* GIVEN PASSAGE:
Skip to content

Settings Reference

Memorious uses pydantic-settings for configuration management. Settings can be configured via:

  1. Environment variables with the MEMORIOUS_ prefix (highest priority)
  2. .env file in the working directory
  3. Docker secrets in /run/secrets directory (lowest priority)

Docker Secrets

Memorious supports Docker secrets for secure configuration of sensitive values like database URIs and API keys.

How It Works

Docker secrets are mounted as files in /run/secrets/. Memorious reads these files automatically, using the filename (with memorious_ prefix) as the setting name.

Example: Tags URI Secret

Create the secret:

# Using Docker Swarm
printf "postgresql://user:secret@db:5432/memorious" | docker secret create memorious_tags_uri -

# Or using Docker Compose with a file
echo "postgresql://user:secret@db:5432/memorious" > ./secrets/memorious_tags_uri

Docker Compose configuration:

services:
  memorious:
    image: ghcr.io/dataresearchcenter/memorious:latest
    secrets:
      - memorious_tags_uri
    # No need to set MEMORIOUS_TAGS_URI in environment

secrets:
  memorious_tags_uri:
    file: ./secrets/memorious_tags_uri  # For file-based secrets
    # Or for Swarm secrets:
    # external: true

Priority

Environment variables take precedence over Docker secrets. This allows you to override secrets in specific deployments while keeping the base configuration secure.

* PARTS OF THE EXERCISE:
1. According to the Memorious settings reference, why do environment variables take precedence over Docker secrets? Answer in one to three sentences.
2. Answer these from the Memorious settings reference:
(a) Which library does Memorious use for configuration management?
(b) In which directory are Docker secrets mounted as files?
(c) What prefix must environment variables carry to configure Memorious?
3. Pick up the Memorious settings reference after its final sentence and keep writing.

[Saved data entries]
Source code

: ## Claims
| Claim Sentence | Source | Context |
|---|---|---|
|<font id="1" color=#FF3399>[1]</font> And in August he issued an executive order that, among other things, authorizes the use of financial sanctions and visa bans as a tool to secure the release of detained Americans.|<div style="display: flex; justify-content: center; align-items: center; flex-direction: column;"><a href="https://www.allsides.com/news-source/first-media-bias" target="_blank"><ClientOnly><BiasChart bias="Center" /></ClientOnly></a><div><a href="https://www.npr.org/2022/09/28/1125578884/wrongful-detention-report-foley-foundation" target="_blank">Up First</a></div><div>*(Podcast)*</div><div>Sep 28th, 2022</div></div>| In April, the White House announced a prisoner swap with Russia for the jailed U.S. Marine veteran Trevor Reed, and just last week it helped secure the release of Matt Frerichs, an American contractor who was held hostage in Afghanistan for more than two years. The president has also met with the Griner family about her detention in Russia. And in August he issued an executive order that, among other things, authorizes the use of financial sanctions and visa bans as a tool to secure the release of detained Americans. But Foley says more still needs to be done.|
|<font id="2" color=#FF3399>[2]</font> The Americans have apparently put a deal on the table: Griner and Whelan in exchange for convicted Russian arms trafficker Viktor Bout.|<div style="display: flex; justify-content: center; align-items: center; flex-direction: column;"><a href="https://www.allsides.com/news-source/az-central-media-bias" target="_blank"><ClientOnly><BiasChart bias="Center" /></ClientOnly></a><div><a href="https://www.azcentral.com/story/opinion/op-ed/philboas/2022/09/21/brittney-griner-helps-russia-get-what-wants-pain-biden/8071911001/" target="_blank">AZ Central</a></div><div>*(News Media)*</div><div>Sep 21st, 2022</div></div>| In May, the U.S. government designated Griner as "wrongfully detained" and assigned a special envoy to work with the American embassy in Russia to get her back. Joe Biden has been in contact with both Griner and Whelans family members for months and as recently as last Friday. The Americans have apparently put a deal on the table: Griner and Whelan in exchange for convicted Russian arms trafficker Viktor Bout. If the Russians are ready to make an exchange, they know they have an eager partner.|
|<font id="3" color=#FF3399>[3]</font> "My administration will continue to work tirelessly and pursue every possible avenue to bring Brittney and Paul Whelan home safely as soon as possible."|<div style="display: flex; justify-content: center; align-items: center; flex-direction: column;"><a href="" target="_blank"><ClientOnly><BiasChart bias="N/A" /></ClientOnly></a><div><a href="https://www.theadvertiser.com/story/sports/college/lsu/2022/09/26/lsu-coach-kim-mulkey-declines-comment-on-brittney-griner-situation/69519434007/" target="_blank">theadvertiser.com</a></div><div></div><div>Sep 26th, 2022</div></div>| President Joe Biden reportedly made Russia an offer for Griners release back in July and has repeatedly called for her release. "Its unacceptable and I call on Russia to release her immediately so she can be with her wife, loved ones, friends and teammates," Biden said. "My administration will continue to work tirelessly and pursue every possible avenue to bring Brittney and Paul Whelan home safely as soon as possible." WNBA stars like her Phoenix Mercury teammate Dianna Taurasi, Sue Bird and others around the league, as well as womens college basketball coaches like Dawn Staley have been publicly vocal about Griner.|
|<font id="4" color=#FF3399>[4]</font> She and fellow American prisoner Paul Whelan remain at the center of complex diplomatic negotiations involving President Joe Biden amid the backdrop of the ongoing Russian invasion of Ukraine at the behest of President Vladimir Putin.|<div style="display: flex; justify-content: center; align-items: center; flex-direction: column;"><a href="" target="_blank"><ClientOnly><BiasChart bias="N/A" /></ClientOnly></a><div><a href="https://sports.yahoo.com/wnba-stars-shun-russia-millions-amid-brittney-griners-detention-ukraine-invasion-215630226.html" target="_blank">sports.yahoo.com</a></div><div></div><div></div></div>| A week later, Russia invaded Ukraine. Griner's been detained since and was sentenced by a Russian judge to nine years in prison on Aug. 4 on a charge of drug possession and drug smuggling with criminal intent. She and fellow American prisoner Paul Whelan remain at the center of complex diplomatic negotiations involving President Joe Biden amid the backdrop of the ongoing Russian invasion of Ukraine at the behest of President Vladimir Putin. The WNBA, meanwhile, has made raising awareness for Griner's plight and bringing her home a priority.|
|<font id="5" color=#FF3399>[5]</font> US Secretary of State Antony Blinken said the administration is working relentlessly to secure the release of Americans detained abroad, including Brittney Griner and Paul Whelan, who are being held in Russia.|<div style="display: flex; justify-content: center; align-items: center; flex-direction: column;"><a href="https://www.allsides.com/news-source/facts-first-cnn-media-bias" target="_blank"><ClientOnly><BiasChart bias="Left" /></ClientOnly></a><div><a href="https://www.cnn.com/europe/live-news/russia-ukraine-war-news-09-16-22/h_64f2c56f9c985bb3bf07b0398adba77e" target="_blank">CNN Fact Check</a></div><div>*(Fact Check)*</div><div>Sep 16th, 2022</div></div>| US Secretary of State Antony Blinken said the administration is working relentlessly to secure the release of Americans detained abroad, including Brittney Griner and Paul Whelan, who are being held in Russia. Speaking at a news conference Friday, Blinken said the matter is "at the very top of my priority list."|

* ACTIVITY ANSWERS:
1. Environment variables take precedence so that secrets can be overridden in specific deployments. At the same time, the base configuration stays secure.

2.
(a) pydantic-settings
(b) /run/secrets/
(c) MEMORIOUS_

3.
Environment Variables

Core Configuration

Environment Variable Type Default Description
MEMORIOUS_DEBUG bool false Enable debug mode with verbose logging
MEMORIOUS_TESTING bool false Enable testing mode
MEMORIOUS_BASE_PATH Path ./data Base directory for all data storage

Crawl Behavior

Environment Variable Type Default Description
MEMORIOUS_INCREMENTAL bool true Enable incremental crawling (skip previously crawled items within expiry window)
MEMORIOUS_CONTINUE_ON_ERROR bool false Continue crawler execution when an error occurs instead of stopping
MEMORIOUS_EXPIRE int 1 Number of days until incremental crawl data expires

Rate Limiting

Environment Variable Type Default Description
MEMORIOUS_HTTP_RATE_LIMIT int 120 Maximum HTTP requests to a single host per minute

HTTP Configuration

Environment Variable Type Default Description
MEMORIOUS_HTTP_CACHE bool true Enable HTTP response caching
MEMORIOUS_HTTP_TIMEOUT float 30.0 HTTP request timeout in seconds
MEMORIOUS_USER_AGENT str Mozilla/5.0 ... memorious/{VERSION} User-Agent header for HTTP requests

Storage Configuration

Environment Variable Type Default Description
MEMORIOUS_CACHE_URI str memory:// URI for runtime cache (HTTP sessions). Supports memory://, redis://, file paths
MEMORIOUS_TAGS_URI str None URI for tags storage (incremental state). Defaults to archive-based storage

Examples:

# In-memory cache (default, good for single-process)
MEMORIOUS_CACHE_URI=memory://

# Redis cache (required for multi-worker deployments)
MEMORIOUS_CACHE_URI=redis://localhost:6379/0

# SQLite tags
MEMORIOUS_TAGS_URI=sqlite:///./data/tags.sqlite3

# PostgreSQL tags
MEMORIOUS_TAGS_URI=postgresql://user:pass@localhost/memorious

Job Queue (Procrastinate)

Memorious uses openaleph-procrastinate for job queue management. Configure via these environment variables (no MEMORIOUS_ prefix):

Environment Variable Type Default Description
PROCRASTINATE_DB_URI str memory: Database URI for job queue. Use memory: for testing, PostgreSQL for production
PROCRASTINATE_SYNC bool false Enable synchronous execution (useful for testing)

Examples:

# In-memory (testing only)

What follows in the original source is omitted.